EXERCISE BRIEF | Within the records below, find each line with the word "назад" and copy it out.

EXERCISE MATERIALS |
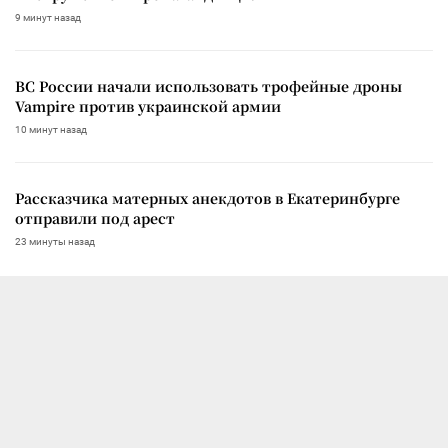
9 минут назад
ВС России начали использовать трофейные дроны
Vampire против украинской армии
10 минут назад
Рассказчика матерных анекдотов в Екатеринбурге
отправили под арест
23 минуты назад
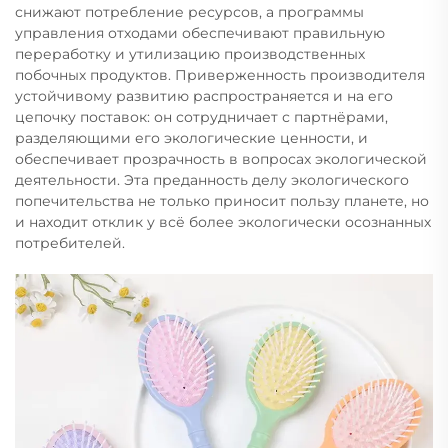
снижают потребление ресурсов, а программы
управления отходами обеспечивают правильную
переработку и утилизацию производственных
побочных продуктов. Приверженность производителя
устойчивому развитию распространяется и на его
цепочку поставок: он сотрудничает с партнёрами,
разделяющими его экологические ценности, и
обеспечивает прозрачность в вопросах экологической
деятельности. Эта преданность делу экологического
попечительства не только приносит пользу планете, но
и находит отклик у всё более экологически осознанных
потребителей.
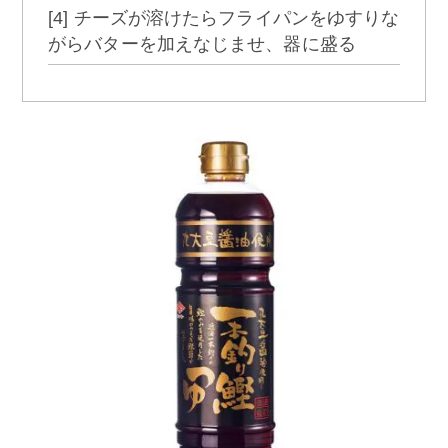
[4] チーズが溶けたらフライパンをゆすりな
がらバターを加えなじませ、器に盛る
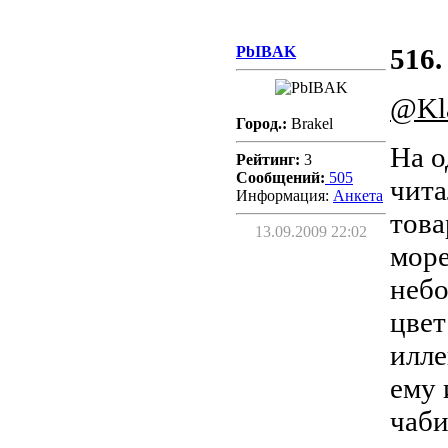
PbIBAK
516.
@Kl
Город.:
Brakel
На о
Рейтинг:
3
Сообщений:
505
чита
Информация:
Aнкета
това
13.09.2009 22:02
море
небо
цвет
илле
ему 
чаби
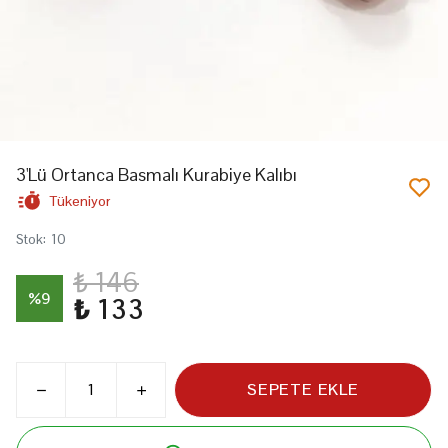
3'Lü Ortanca Basmalı Kurabiye Kalıbı
Tükeniyor
Stok
:
10
₺ 146
%
9
₺ 133
SEPETE EKLE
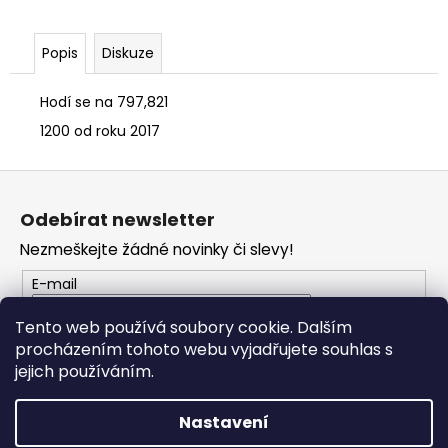
č
u
j
Popis
Diskuze
e
m
Hodí se na 797,821
e
1200 od roku 2017
VESTA
Z
DUCATI
á
CORSE
Odebírat newsletter
THRILL
p
2,0
Nezmeškejte žádné novinky či slevy!
a
2
t
553
E-mail
Kč
í
Tento web používá soubory cookie. Dalším
procházením tohoto webu vyjadřujete souhlas s
PŘIHLÁSIT SE
jejich používáním.
Nastavení
Vytvořil Shoptet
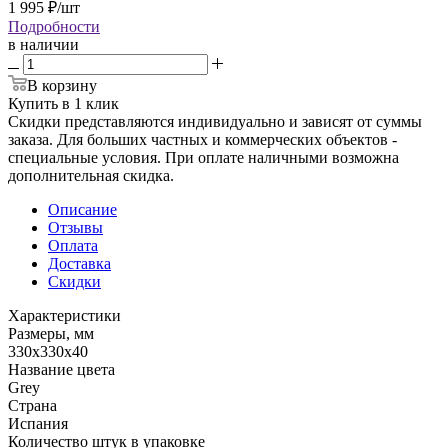
1 995
₽
/шт
Подробности
в наличии
В корзину
Купить в 1 клик
Скидки представляются индивидуально и зависят от суммы
заказа. Для больших частных и коммерческих объектов -
специальные условия. При оплате наличными возможна
дополнительная скидка.
Описание
Отзывы
Оплата
Доставка
Скидки
Характеристики
Размеры, мм
330x330x40
Название цвета
Grey
Страна
Испания
Количество штук в упаковке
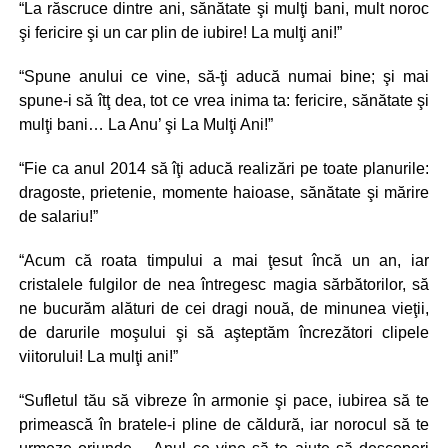
“La răscruce dintre ani, sănătate şi mulţi bani, mult noroc
şi fericire şi un car plin de iubire! La mulţi ani!”
“Spune anului ce vine, să-ţi aducă numai bine; şi mai
spune-i să îtţ dea, tot ce vrea inima ta: fericire, sănătate şi
mulţi bani… La Anu’ şi La Mulţi Ani!”
“Fie ca anul 2014 să îţi aducă realizări pe toate planurile:
dragoste, prietenie, momente haioase, sănătate şi mărire
de salariu!”
“Acum că roata timpului a mai ţesut încă un an, iar
cristalele fulgilor de nea întregesc magia sărbătorilor, să
ne bucurăm alături de cei dragi nouă, de minunea vieţii,
de darurile moşului şi să aşteptăm încrezători clipele
viitorului! La mulţi ani!”
“Sufletul tău să vibreze în armonie şi pace, iubirea să te
primească în bratele-i pline de căldură, iar norocul să te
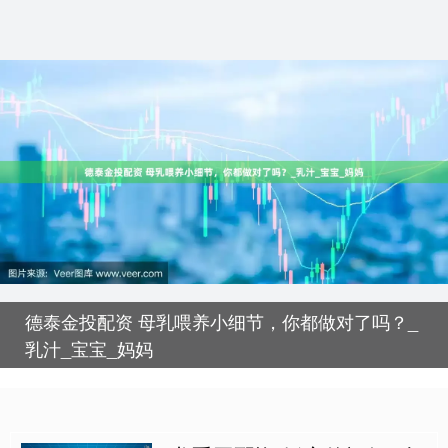
德泰金投配资 母乳喂养小细节，你都做对了吗？_
乳汁_宝宝_妈妈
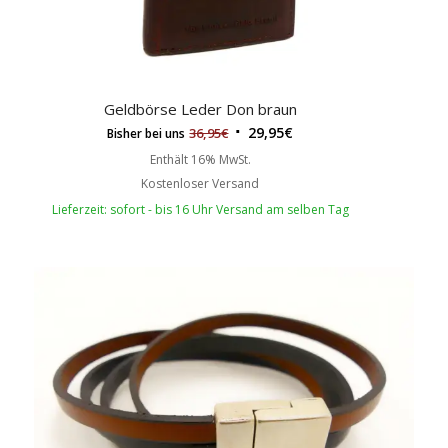
Geldbörse Leder Don braun
29,95
€
36,95
€
Bisher bei uns
Enthält 16% MwSt.
Kostenloser Versand
Lieferzeit: sofort - bis 16 Uhr Versand am selben Tag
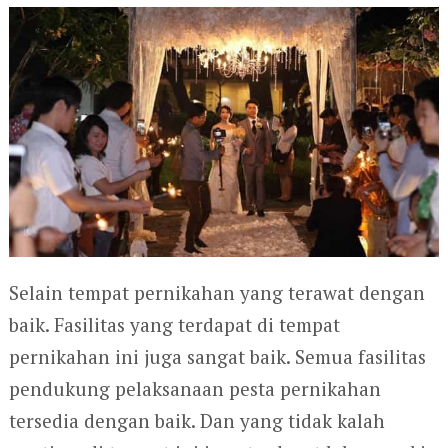
Selain tempat pernikahan yang terawat dengan
baik. Fasilitas yang terdapat di tempat
pernikahan ini juga sangat baik. Semua fasilitas
pendukung pelaksanaan pesta pernikahan
tersedia dengan baik. Dan yang tidak kalah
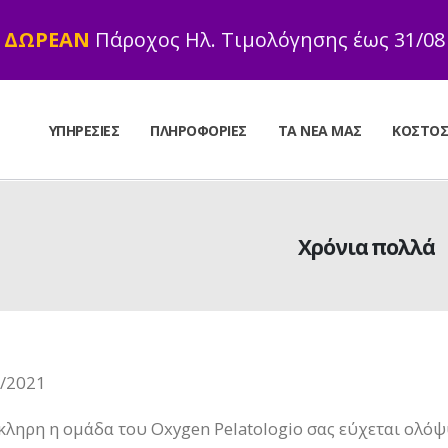
ΔΩΡΕΑΝ
Πάροχος Ηλ. Τιμολόγησης έως 31/08
ΥΠΗΡΕΣΊΕΣ
ΠΛΗΡΟΦΟΡΊΕΣ
ΤΑ ΝΈΑ ΜΑΣ
ΚΌΣΤΟ
Χρόνια πολλά
/2021
ληρη η ομάδα του Oxygen Pelatologio σας εύχεται ολόψυ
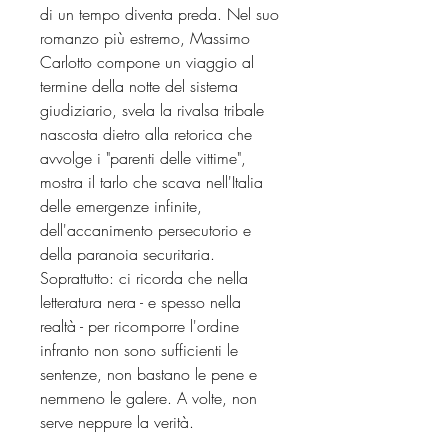
di un tempo diventa preda. Nel suo
romanzo più estremo, Massimo
Carlotto compone un viaggio al
termine della notte del sistema
giudiziario, svela la rivalsa tribale
nascosta dietro alla retorica che
avvolge i "parenti delle vittime",
mostra il tarlo che scava nell'Italia
delle emergenze infinite,
dell'accanimento persecutorio e
della paranoia securitaria.
Soprattutto: ci ricorda che nella
letteratura nera - e spesso nella
realtà - per ricomporre l'ordine
infranto non sono sufficienti le
sentenze, non bastano le pene e
nemmeno le galere. A volte, non
serve neppure la verità.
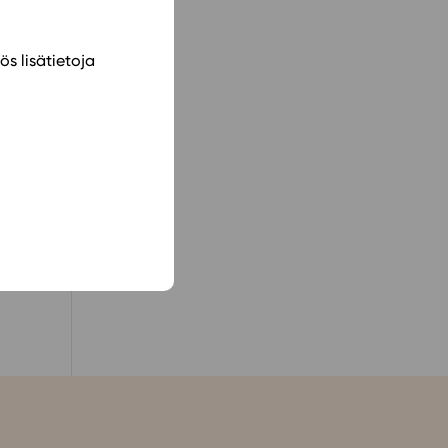
iset
e
ös lisätietoja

PROBLEM SOLUTION |
9 минут назад
10 минут назад
23 минуты назад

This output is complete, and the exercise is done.